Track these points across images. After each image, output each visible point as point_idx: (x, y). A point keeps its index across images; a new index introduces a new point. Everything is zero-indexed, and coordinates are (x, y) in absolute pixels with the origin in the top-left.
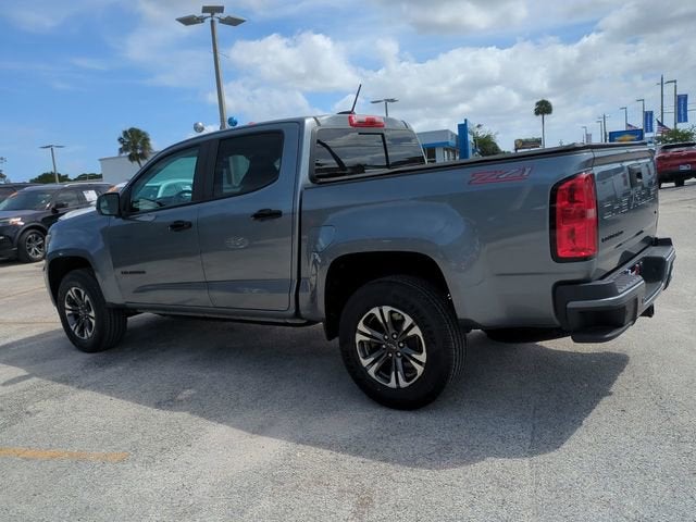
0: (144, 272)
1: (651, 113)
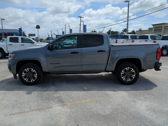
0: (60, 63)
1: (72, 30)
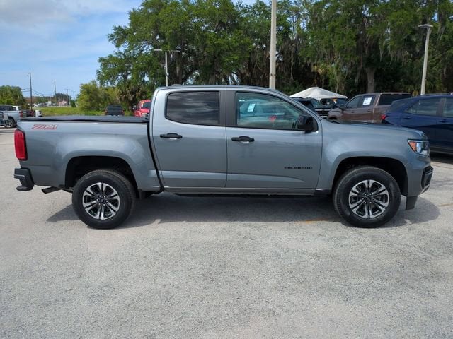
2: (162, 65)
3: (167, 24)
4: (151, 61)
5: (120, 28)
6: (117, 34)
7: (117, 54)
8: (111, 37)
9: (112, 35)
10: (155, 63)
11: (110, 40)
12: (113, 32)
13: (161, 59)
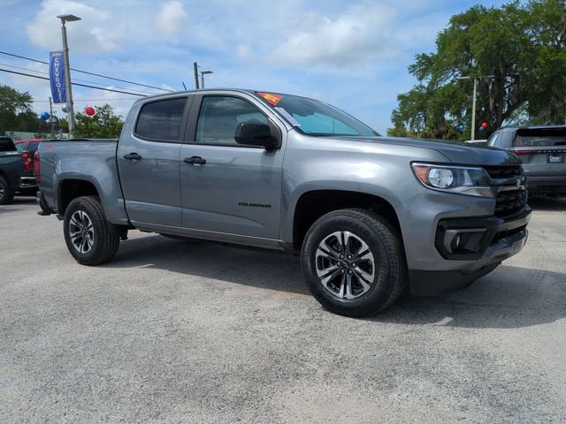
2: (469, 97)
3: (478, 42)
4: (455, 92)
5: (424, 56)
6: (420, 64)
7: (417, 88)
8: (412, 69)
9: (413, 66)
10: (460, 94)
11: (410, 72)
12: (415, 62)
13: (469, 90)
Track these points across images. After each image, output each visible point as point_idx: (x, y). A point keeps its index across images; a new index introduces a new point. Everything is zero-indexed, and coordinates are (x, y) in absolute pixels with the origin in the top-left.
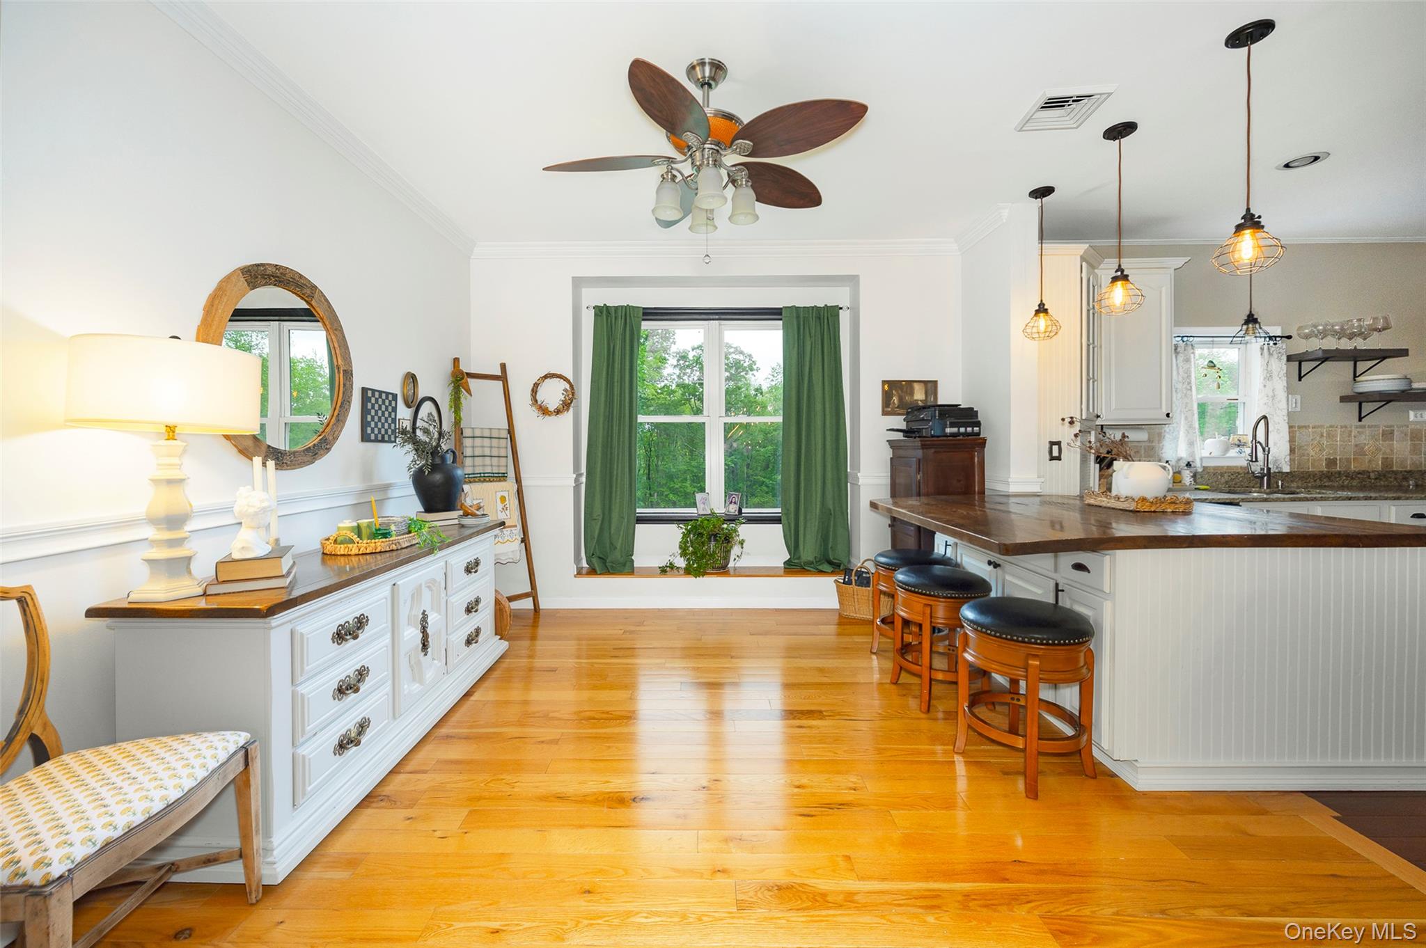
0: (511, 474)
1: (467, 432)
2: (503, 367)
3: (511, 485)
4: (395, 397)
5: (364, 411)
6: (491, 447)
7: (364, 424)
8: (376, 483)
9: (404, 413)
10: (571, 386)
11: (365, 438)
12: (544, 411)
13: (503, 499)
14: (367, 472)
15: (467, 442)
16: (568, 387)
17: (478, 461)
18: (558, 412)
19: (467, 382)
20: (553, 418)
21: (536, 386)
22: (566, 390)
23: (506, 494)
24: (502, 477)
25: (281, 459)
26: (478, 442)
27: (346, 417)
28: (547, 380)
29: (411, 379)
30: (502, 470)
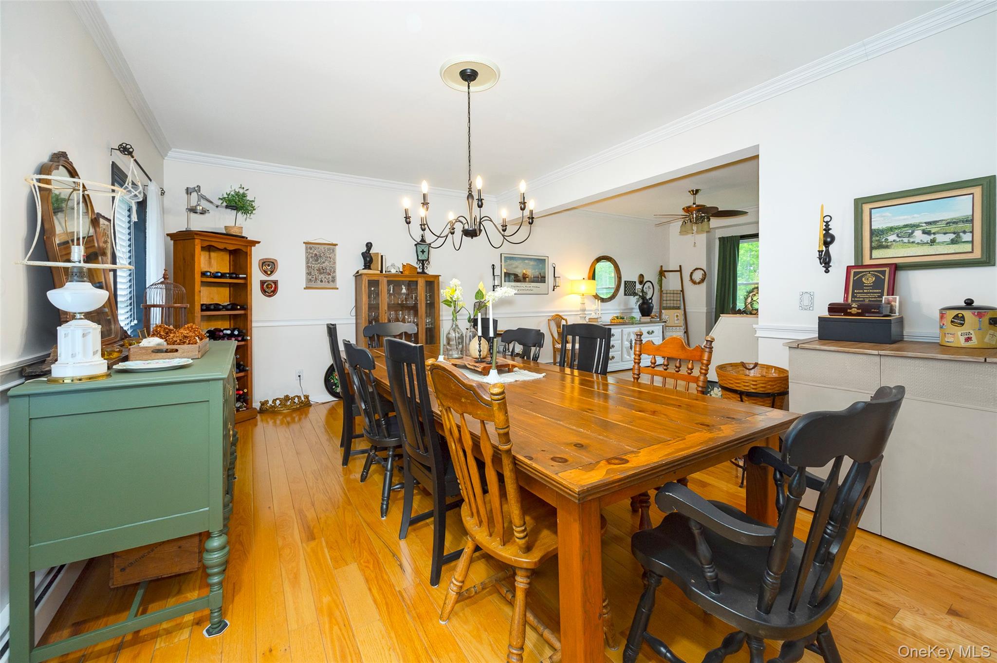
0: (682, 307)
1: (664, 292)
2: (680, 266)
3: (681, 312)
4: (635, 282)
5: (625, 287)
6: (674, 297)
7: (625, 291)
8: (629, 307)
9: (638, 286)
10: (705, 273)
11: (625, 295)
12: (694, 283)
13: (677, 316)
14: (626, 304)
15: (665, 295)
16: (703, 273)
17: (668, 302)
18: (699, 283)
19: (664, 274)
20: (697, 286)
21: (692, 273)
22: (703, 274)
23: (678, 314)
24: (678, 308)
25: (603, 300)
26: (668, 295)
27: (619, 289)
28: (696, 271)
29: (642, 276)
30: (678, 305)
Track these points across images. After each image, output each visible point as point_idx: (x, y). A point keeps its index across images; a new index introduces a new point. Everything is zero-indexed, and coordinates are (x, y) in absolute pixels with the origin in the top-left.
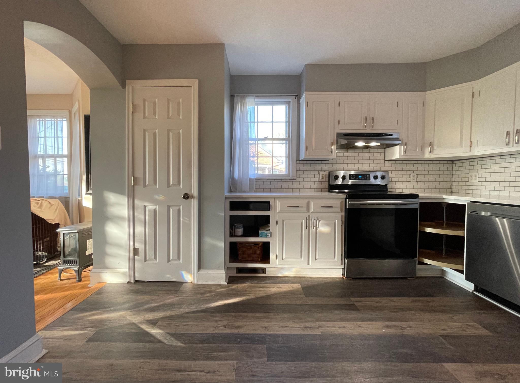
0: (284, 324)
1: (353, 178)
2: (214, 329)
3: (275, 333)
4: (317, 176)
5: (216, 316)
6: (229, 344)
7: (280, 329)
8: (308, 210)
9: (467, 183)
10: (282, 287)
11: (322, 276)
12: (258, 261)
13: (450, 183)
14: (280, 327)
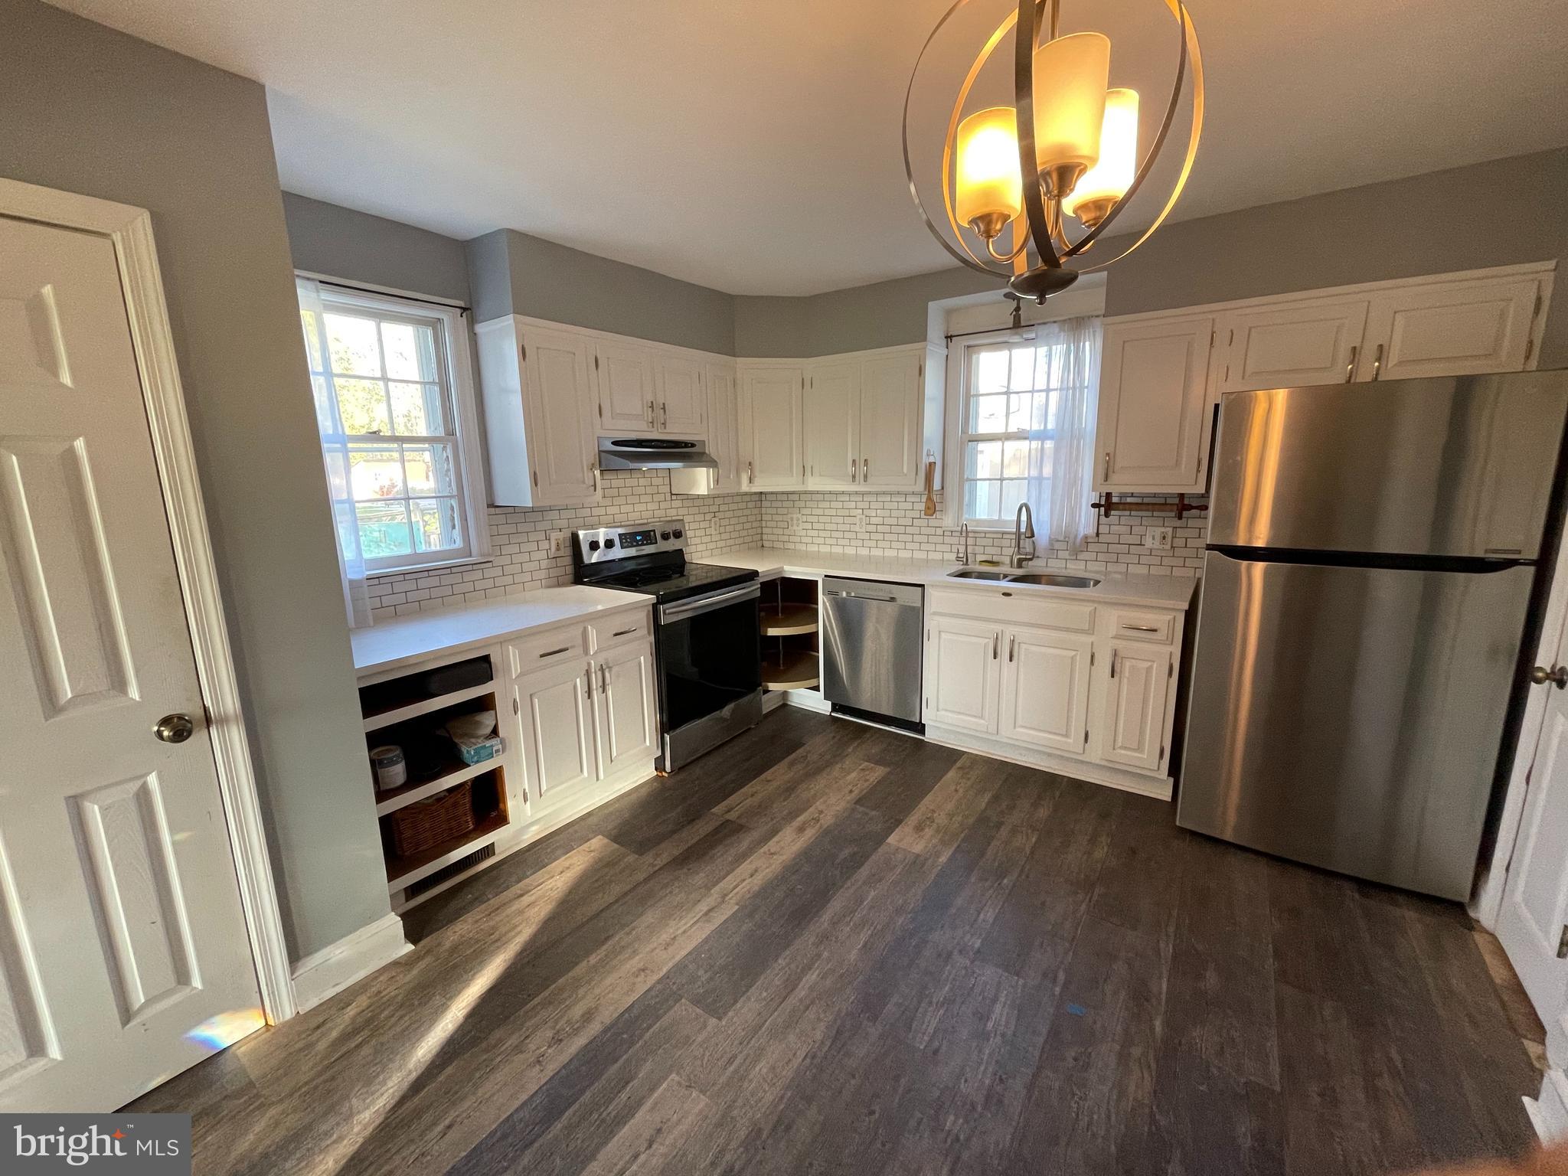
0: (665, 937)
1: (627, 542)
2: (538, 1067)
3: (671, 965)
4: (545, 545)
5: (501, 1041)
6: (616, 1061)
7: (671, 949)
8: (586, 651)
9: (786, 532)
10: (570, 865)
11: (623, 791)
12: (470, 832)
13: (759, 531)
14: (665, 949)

Description of the task: Extract all of the rows above verbatim, leaving out the pictures.

Answer box:
Track these points across images. After each image, output each visible point as point_idx: (x, y). A point keeps its index across images; a new index introduces a new point. Everything is zero-indexed, and coordinates are (x, y) in absolute pixels with the origin in the top-left.
0: (144, 272)
1: (651, 113)
0: (60, 63)
1: (72, 30)
2: (162, 65)
3: (167, 24)
4: (151, 61)
5: (120, 28)
6: (117, 34)
7: (117, 54)
8: (111, 37)
9: (112, 35)
10: (155, 63)
11: (110, 40)
12: (113, 32)
13: (161, 59)
2: (469, 97)
3: (478, 42)
4: (455, 92)
5: (424, 56)
6: (420, 64)
7: (417, 88)
8: (412, 69)
9: (413, 66)
10: (460, 94)
11: (410, 72)
12: (415, 62)
13: (469, 90)
Track these points across images. After each image, output each visible point as point_idx: (x, y). A point keeps its index across images; a new index introduces a new point. Everything is zero-indexed, and coordinates are (x, y) in absolute pixels with the origin in the top-left.
0: (511, 474)
1: (467, 432)
2: (503, 367)
3: (511, 485)
4: (395, 397)
5: (364, 411)
6: (491, 447)
7: (364, 424)
8: (376, 483)
9: (404, 413)
10: (571, 386)
11: (365, 438)
12: (544, 411)
13: (503, 499)
14: (367, 472)
15: (467, 442)
16: (568, 387)
17: (478, 461)
18: (558, 412)
19: (467, 382)
20: (553, 418)
21: (536, 386)
22: (566, 390)
23: (506, 494)
24: (502, 477)
25: (281, 459)
26: (478, 442)
27: (346, 417)
28: (547, 380)
29: (411, 379)
30: (502, 470)
0: (682, 307)
1: (664, 292)
2: (680, 266)
3: (681, 312)
4: (635, 282)
5: (625, 287)
6: (674, 297)
7: (625, 291)
8: (629, 307)
9: (638, 286)
10: (705, 273)
11: (625, 295)
12: (694, 283)
13: (677, 316)
14: (626, 304)
15: (665, 295)
16: (703, 273)
17: (668, 302)
18: (699, 283)
19: (664, 274)
20: (697, 286)
21: (692, 273)
22: (703, 274)
23: (678, 314)
24: (678, 308)
25: (603, 300)
26: (668, 295)
27: (619, 289)
28: (696, 271)
29: (642, 276)
30: (678, 305)
Track these points across images. After each image, output each visible point as point_idx: (x, y). A point keeps its index across images; a new index introduces a new point. Everything is zero-indexed, and coordinates are (x, y) in absolute pixels with the origin in the top-left.
0: (284, 324)
1: (353, 178)
2: (214, 329)
3: (275, 333)
4: (317, 176)
5: (216, 316)
6: (229, 344)
7: (280, 329)
8: (308, 210)
9: (467, 183)
10: (282, 287)
11: (322, 276)
12: (258, 261)
13: (450, 183)
14: (280, 327)
0: (665, 937)
1: (627, 542)
2: (538, 1067)
3: (671, 965)
4: (545, 545)
5: (501, 1041)
6: (616, 1061)
7: (671, 949)
8: (586, 651)
9: (786, 532)
10: (570, 865)
11: (623, 791)
12: (470, 832)
13: (759, 531)
14: (665, 949)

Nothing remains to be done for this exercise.